Deal creates combined company with £9.3bn order book and a leading market share in UK highways
Kier has completed its £265m acquisition of consultant Mouchel.
In a statement issued to investors this morning, Kier said the deal closed yesterday and would “accelerate” its plans to grow in the infrastructure sector, particularly in roads.
The combined company has a £9.3bn order book and a leading market share in the UK highways sector.
Kier chief executive Haydn Mursell (pictured, left) said: “The successful acquisition of Mouchel now positions Kier as a sector leader in the growing UK highways maintenance and management market.
“In particular, the acquisition enables the Group to capitalise on £17 billion of investment in the strategic road network to be delivered through Highways England over the next five years.”
Kier completed a £340m rights issue to finance the acquisition earlier this month.
Speaking to Building at the time of the announcement in April, both Mursell, and Mouchel chief executive Grant Rumbles (pictured, right), said the deal broke the mould by combining heavyweight contracting and consulting expertise.
Mursell said he was “very excited about getting consultancy into the Kier fold”, while Rumbles said they had struck a “different kind of deal”.
Rumbles said: “A lot of merger and acquisition activity has been about adding on more of the same [contracting to contracting, or consulting to consulting].
“The nice thing about this deal is Kier is adding in our asset advice and high level consulting and I think the market has been looking for that.”
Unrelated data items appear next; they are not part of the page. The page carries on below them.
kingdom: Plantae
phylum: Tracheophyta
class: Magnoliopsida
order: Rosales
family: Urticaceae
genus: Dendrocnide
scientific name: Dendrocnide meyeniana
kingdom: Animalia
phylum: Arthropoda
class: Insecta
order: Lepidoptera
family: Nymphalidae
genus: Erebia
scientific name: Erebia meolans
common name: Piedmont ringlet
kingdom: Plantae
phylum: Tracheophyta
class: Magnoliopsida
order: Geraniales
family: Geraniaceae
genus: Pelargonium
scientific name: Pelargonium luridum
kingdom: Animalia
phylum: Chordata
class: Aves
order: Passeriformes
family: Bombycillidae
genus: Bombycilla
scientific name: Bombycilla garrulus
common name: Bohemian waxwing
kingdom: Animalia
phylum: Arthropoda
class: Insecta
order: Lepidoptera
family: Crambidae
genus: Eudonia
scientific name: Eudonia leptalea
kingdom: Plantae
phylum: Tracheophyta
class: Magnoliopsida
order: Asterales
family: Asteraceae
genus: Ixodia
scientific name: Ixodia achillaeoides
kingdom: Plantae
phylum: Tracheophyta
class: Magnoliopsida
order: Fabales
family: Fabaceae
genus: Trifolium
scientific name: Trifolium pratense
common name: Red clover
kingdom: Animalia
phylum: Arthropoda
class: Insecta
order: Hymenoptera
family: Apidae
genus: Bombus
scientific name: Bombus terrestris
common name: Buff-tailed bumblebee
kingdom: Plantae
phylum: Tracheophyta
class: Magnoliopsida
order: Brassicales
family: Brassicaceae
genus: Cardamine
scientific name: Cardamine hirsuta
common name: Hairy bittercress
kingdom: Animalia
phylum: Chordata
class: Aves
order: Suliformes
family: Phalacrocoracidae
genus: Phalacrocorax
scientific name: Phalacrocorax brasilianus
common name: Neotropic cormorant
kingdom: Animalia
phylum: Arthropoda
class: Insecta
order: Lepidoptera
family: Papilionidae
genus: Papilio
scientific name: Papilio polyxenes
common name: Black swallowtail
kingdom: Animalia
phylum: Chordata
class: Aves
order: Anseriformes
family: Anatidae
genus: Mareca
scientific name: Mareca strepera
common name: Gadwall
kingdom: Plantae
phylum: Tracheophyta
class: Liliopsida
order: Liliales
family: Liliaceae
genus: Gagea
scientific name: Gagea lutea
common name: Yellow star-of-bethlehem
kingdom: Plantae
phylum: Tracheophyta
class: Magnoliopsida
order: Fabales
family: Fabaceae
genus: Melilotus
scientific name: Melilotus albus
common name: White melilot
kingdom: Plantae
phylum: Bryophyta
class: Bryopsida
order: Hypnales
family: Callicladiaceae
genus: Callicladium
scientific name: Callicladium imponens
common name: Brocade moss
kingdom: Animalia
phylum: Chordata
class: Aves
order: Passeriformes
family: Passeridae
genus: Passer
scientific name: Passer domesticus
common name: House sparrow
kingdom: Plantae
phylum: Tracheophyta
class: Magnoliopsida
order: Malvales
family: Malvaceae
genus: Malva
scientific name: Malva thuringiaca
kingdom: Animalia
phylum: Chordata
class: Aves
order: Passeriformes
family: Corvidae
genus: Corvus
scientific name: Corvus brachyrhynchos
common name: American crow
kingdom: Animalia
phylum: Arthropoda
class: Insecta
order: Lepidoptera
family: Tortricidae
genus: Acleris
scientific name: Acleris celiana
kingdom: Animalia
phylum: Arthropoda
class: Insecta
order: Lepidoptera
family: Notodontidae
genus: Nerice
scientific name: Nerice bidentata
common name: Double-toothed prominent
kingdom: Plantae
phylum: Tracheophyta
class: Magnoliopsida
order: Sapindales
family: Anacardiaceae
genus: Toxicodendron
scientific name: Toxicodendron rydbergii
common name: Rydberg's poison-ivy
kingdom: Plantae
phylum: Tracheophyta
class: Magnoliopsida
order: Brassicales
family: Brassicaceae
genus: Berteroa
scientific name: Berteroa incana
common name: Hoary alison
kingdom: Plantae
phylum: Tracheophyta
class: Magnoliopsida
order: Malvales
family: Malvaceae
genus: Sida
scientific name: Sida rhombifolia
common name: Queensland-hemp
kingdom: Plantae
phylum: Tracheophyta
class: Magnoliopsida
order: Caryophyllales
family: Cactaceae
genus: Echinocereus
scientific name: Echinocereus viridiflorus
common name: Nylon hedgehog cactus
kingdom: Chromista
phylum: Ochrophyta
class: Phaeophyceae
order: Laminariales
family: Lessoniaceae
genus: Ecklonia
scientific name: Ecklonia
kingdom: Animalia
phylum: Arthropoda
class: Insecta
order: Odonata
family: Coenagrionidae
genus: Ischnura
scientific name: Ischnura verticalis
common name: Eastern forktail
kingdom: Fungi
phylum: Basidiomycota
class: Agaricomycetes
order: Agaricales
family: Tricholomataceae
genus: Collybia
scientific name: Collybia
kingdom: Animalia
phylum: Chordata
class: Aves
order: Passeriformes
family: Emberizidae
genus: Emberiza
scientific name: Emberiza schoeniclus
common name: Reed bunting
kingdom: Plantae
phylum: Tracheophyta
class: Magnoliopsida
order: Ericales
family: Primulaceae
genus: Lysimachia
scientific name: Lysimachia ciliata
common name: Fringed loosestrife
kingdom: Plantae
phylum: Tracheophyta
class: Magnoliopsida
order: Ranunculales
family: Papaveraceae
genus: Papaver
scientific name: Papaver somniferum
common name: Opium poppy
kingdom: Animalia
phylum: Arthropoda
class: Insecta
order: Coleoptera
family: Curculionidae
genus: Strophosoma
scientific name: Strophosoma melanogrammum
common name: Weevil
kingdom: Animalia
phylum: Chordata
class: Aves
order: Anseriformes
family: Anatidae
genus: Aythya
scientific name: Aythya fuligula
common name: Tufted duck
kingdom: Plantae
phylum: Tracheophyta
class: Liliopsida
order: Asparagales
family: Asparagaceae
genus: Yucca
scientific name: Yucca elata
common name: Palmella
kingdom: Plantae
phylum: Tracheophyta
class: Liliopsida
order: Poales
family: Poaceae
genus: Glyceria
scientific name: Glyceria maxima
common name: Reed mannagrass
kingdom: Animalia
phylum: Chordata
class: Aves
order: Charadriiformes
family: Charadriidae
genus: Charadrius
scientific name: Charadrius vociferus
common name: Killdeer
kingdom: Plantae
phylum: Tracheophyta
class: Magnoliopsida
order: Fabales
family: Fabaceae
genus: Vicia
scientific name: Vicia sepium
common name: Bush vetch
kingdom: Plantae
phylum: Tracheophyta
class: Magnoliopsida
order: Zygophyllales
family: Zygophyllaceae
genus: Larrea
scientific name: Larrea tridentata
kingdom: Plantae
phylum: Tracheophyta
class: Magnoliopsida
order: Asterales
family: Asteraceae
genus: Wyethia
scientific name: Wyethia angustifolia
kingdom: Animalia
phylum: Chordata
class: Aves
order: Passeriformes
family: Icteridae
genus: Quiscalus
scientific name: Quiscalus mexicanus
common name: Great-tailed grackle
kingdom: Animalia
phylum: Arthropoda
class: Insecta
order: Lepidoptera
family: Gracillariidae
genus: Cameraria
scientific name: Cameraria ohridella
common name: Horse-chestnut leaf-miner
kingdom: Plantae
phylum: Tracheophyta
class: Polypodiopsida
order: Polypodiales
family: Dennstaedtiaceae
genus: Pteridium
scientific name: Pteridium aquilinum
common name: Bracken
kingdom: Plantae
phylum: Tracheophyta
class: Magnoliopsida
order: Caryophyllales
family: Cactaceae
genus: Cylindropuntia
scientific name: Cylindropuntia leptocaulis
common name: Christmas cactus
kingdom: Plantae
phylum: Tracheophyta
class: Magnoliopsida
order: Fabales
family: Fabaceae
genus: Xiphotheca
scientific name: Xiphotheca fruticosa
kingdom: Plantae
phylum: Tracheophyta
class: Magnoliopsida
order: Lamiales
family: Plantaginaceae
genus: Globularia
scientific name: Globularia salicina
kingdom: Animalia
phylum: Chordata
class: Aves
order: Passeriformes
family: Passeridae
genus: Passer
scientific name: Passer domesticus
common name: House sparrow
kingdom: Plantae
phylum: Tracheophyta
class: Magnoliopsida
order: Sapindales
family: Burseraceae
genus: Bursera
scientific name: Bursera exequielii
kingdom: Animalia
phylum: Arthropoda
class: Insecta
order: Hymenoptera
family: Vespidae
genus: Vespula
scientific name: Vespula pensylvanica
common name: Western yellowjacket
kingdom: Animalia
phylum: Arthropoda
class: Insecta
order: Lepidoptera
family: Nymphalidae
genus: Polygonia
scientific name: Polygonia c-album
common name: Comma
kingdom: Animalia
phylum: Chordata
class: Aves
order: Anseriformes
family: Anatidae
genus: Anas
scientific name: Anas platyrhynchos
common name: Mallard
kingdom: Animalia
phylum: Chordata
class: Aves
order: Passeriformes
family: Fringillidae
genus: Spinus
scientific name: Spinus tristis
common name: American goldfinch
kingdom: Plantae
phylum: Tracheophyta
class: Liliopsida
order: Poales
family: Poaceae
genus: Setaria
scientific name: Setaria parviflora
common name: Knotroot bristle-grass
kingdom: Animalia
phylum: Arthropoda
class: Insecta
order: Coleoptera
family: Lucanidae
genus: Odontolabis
Kier and Mouchel have said that once their road contracts were pooled together, the combined firm manages around a third of the UK’s road network.
Speaking in April, both Mursell and Rumbles insisted there would be “very few” job losses as a result of the deal. Rumbles argued the deal was about “creation of jobs, not job losses”, with job losses restricted mainly to duplicated “corporate functions”, including “my job, and my CFO”.
Rumbles said he would step down when the transaction closed, but would be “available to Haydn and the Kier team” if help was needed after that on strategy.
The deal is the culmination of a remarkable turnaround in Mouchel’s fortunes over the past four years.
Mouchel was forced to delist from the London stock exchange, restructure and sell up to its banks in 2012 following a run of bad financial news the previous year, including an £8.5m blackhole uncovered in its accounts, which prompted the-then chief executive Richard Cuthbert to step down and make way for Grant Rumbles in October 2011.
Rumbles has led a transformation in the company’s fortunes, with the firm posting £16.5m pre-tax profit on £616.6m revenue in its latest financial results for the year to September 2014.